Why great brands are stolen, not created — and how to find your visual direction w/ Zach Stevens
This is Love at First Try — a podcast for SaaS founders and developers who care about design but aren't designers themselves.
Zach Stevens is one of the co-founders of Conversion Factory, a marketing agency that works with growth-stage software companies. He runs their design team and has spent years helping SaaS brands go from scrappy to polished — without losing what makes them unique.
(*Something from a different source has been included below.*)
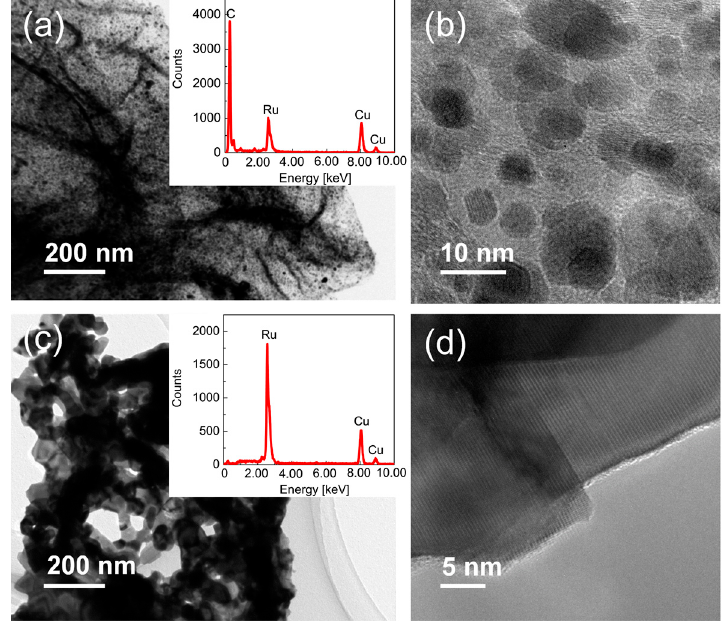
Figure 9. TEM images of CS ‐ 60 ( a , b ) and SS ‐ 40 ( c , d ) nanocomposites after catalytic ammonia decomposition at 450 °C for 80 h, and at 500 °C for 20 h. Insets in ( a ) and ( c ) are the EDX results of the use of CS ‐ 60 and CS ‐ 40, respectively.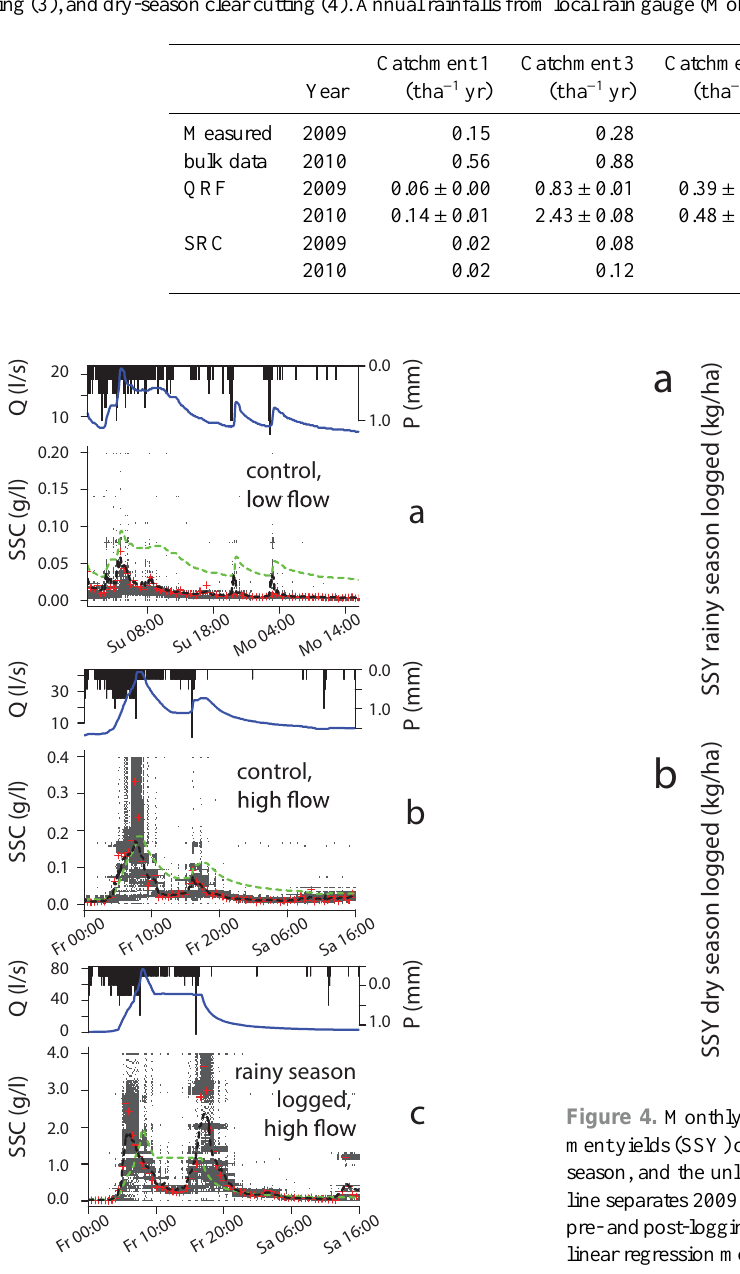
Figure 3. Water discharge and SSC dynamics under unlogged and logged conditions during two rainfall events: (a) 27–29 June 2009, catchment 1; (b–c) 14–15 August 2009, catchments 1 and 3. Den- sity of SSC predictions of the QRF model for each time step en- coded by SSC in coloured histograms: black dashed lines are means of these predictions, red crosses are measured SSC, and green dashed lines are SSC predictions of the SRC. Data are from cali- bration period; that is, periods are covered with SSC samples used for model building (see Fig. 7 for limits to model predictions).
I wanted to talk to Zach because he's a growth-focused designer. He doesn't just make things look good — he thinks about how design serves the business. And in this episode, we get into how to define your brand's vibe, why stealing from the right references matters, and how to make sure your design supports your marketing instead of fighting against it.
🧠 What you'll learn in this episode:
0:00 - Intro
0:25 - Who Zach is and what Conversion Factory does for SaaS companies
1:00 - Zach's origin story: from almost joining the Marines to meeting mentors who shaped Amazon's brand strategy
4:45 - The difference between a designer who just makes things pretty and one who solves business problems
7:15 - Aphantasia: why some people can't visualize ideas and what it means for design
11:50 - How Zach defines taste as a designer
13:58 - The Gap by Ira Glass: why your taste develops faster than your skills
17:27 - Why great brands are stolen, not created — and how Liquid Death proves it
21:20 - How AI changes the role of creative direction (you don't need to draw it yourself anymore)
23:40 - When beautiful design hurts conversions: the Adeline website breakdown
30:06 - The fine line between design that serves marketing and design that's just art
34:35 - How to add humanity to SaaS websites without looking like a stock photo catalog
38:43 - Why the emotion you want to convey matters more than how technical your audience is
43:12 - The branding spectrum exercise: masculine vs feminine, luxury vs affordable, subtle vs expressive
47:09 - Brands on fire vs brands on ice: how to stay creative without losing consistency
50:43 - Why typography alone can completely shift your brand's vibe
53:53 - The Mentor Cruise rebrand: from utilitarian to premium using vintage Porsche ads as inspiration
1:00:04 - How much should founder taste influence brand direction?
1:04:04 - Zach's favorite products right now: Cora, Mile IQ, and ChatGPT for thinking out loud
💡 Actionable takeaways from Zach
Steal these quick wins:
Define the feeling before the visuals. Before picking colors or fonts, ask: "How do I want people to feel when they interact with my brand?" Everything else follows from that answer.
Use the branding spectrum exercise. Map where your brand sits on spectrums like masculine vs feminine, luxury vs affordable, subtle vs expressive. It helps you spot mismatches before you start designing.
Steal from what makes you feel the way you want others to feel. Zach's team pulled from vintage Porsche ads for Mentor Cruise because Dominic wanted that timeless, premium vibe. Find your reference points outside your industry.
Design should serve marketing, not lead it. If your website looks amazing but the message gets buried, you've prioritized aesthetics over conversions. Copy first, then design around it.
Add humanity carefully. Photos of people can make your SaaS feel more relatable — but only if the vibe matches. A playful brand like PostHog uses pixel art hedgehogs instead of faces. Match the emotion, not the tactic.
Typography sets the tone. The same sentence in a geometric sans-serif feels modern and clean. In a serif with thick-to-thin contrast, it feels wise and nostalgic. Pick fonts that match your intended feeling.
Stay between fire and ice. "Brands on fire" are chaotic — nothing matches. "Brands on ice" are boring and rigid. The best brands have consistency with room for spontaneity depending on context.